▶ _Selected text_
==================================================
When Nehru switched and supported the Partition plan, imagine the pain and bewilderment with which Maulana Azad must have looked at him. Et tu, Jawaharlal? Nehru was mesmerized by the Maulana’s intellect. In a letter to Indira Gandhi he describes him “too erudite”. The Maulana dedicated “India Wins Freedom” to “Jawaharlal Nehru, friend and comrade”. As Congress president from 1939 to 46 he successfully negotiated with the British Cabinet Mission and handed over to the party a plan for a united India. Who wrecked it? And we have arrived in this twilight between hard and soft saffron primarily under Congress rule.
This Patel debate is something that neither the Congress nor the BJP can be sanguine about. How does one square Modi’s admiration for Patel with the Tragic Story of Partition, by the RSS ideologue, H.V. Seshadri. He has taken both, Nehru and Patel, to task for having partitioned the country.
Seshadri wrote: “When the new Viceroy Lord Mountbatten announced on June 3, 1947, the plan for transfer of power, it came as a stunning blow to the people. For that plan, approved by Nehru and Patel, had envisaged cutting up Bharat and creating Pakistan! The great and trusted leaders of Congress had turned their backs on the sacred oaths they had taken, and the pledges they had administered to the people.”
If you are inclined to take the Seshadri version with a pinch of salt, let us read the version of someone who was present at the Congress conclaves in those fateful days: Ram Manohar Lohia. In his “Guilty Men of India’s Partition”, he describes Nehru “throwing a fit”, when Lohia urged that Congress leaders should reject the Two-Nation theory. Did you know that Congress leaders had accepted the “Two-Nation” theory, that Hindus and Muslims constitute two nations? Why has the Congress not spelt it out ever? Everything would have fallen in place. Indian Muslims would not have been marginalized by deception; they would have been confronted for a bargain. And it may well have been a grand bargain. In Lohia’s version, Nehru was exasperated with “this continual harping on Hindu and Muslim being brothers or one nation, when they were at each other’s throat”. He described as “fantastic, this continual debate with Mr. Jinnah”.
==================================================
▶ _What is required_
In the Partition text, to whom did Maulana Azad dedicate "India Wins Freedom"? Rely only on the Partition text for the answer.
==================================================
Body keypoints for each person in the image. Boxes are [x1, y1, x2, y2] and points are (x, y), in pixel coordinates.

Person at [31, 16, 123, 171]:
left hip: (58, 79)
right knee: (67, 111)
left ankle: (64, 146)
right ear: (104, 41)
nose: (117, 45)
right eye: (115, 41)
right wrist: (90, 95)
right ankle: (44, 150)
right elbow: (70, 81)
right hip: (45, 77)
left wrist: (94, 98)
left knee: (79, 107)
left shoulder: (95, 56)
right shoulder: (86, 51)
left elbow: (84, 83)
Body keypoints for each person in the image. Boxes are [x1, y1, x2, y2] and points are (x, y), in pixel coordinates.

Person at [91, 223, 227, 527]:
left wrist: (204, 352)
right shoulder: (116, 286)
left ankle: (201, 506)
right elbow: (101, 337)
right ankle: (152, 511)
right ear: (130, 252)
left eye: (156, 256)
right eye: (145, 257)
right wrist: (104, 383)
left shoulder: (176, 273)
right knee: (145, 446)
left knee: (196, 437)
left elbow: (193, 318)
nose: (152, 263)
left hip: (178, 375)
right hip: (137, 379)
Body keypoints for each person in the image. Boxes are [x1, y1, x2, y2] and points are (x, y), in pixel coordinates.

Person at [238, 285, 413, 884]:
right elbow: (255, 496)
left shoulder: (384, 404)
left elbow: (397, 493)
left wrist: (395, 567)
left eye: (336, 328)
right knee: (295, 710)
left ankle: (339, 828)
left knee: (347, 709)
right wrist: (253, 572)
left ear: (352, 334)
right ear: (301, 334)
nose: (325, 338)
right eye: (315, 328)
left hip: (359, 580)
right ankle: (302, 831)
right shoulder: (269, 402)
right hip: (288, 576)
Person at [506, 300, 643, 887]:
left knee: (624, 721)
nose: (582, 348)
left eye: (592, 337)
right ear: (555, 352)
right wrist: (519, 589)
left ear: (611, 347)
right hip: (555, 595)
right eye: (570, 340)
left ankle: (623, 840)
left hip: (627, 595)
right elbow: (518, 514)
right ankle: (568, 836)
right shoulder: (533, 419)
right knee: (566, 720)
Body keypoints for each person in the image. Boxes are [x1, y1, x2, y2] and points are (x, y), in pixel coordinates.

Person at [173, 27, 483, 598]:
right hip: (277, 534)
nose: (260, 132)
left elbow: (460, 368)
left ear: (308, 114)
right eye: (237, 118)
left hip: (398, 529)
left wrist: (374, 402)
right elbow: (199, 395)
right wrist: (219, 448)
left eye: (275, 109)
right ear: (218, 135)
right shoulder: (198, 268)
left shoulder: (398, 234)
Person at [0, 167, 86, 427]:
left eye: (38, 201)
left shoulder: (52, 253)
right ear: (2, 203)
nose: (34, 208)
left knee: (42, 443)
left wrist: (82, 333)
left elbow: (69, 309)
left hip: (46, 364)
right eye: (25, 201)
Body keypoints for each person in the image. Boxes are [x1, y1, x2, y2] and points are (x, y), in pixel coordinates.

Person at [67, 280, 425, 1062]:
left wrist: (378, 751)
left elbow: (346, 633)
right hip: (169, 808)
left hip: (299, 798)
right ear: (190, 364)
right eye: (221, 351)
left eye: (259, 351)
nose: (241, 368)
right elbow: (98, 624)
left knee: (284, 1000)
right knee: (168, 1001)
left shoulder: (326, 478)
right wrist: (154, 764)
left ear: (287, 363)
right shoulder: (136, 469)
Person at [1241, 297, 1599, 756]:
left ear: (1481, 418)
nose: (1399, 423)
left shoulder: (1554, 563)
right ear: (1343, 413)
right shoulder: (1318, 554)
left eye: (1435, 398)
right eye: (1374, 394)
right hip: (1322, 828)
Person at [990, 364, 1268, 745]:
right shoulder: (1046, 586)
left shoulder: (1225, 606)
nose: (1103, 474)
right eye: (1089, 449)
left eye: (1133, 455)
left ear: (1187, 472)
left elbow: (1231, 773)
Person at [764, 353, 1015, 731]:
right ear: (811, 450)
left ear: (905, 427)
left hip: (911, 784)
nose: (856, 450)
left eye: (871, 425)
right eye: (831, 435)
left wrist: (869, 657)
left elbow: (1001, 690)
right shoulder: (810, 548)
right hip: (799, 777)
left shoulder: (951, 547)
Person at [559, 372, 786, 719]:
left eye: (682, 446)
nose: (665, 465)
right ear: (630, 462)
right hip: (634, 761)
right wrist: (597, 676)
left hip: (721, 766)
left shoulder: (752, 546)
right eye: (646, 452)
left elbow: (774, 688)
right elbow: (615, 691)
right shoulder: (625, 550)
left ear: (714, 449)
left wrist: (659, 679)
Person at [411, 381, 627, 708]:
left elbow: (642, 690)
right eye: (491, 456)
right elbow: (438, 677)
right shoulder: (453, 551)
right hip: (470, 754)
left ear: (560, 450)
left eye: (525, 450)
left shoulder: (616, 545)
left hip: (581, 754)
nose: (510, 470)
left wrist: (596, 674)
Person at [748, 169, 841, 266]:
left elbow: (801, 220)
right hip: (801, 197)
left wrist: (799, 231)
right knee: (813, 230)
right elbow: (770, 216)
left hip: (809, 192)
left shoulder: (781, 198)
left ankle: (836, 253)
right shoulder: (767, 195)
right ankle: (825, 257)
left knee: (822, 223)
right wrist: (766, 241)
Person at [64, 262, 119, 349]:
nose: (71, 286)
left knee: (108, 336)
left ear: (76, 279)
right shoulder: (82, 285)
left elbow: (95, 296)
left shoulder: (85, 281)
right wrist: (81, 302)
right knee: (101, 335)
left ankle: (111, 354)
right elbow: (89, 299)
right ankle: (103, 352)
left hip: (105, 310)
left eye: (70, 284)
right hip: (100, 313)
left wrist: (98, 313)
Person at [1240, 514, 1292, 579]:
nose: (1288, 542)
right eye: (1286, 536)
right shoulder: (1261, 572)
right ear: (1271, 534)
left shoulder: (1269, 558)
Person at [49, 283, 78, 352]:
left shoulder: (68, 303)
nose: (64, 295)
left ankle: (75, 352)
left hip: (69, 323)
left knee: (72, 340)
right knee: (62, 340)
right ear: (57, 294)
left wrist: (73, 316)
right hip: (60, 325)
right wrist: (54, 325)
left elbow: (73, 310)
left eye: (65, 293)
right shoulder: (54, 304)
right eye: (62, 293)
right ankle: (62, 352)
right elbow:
==================================================
▶ _Output for this task_
He dedicated it to "Jawaharlal Nehru, friend and comrade."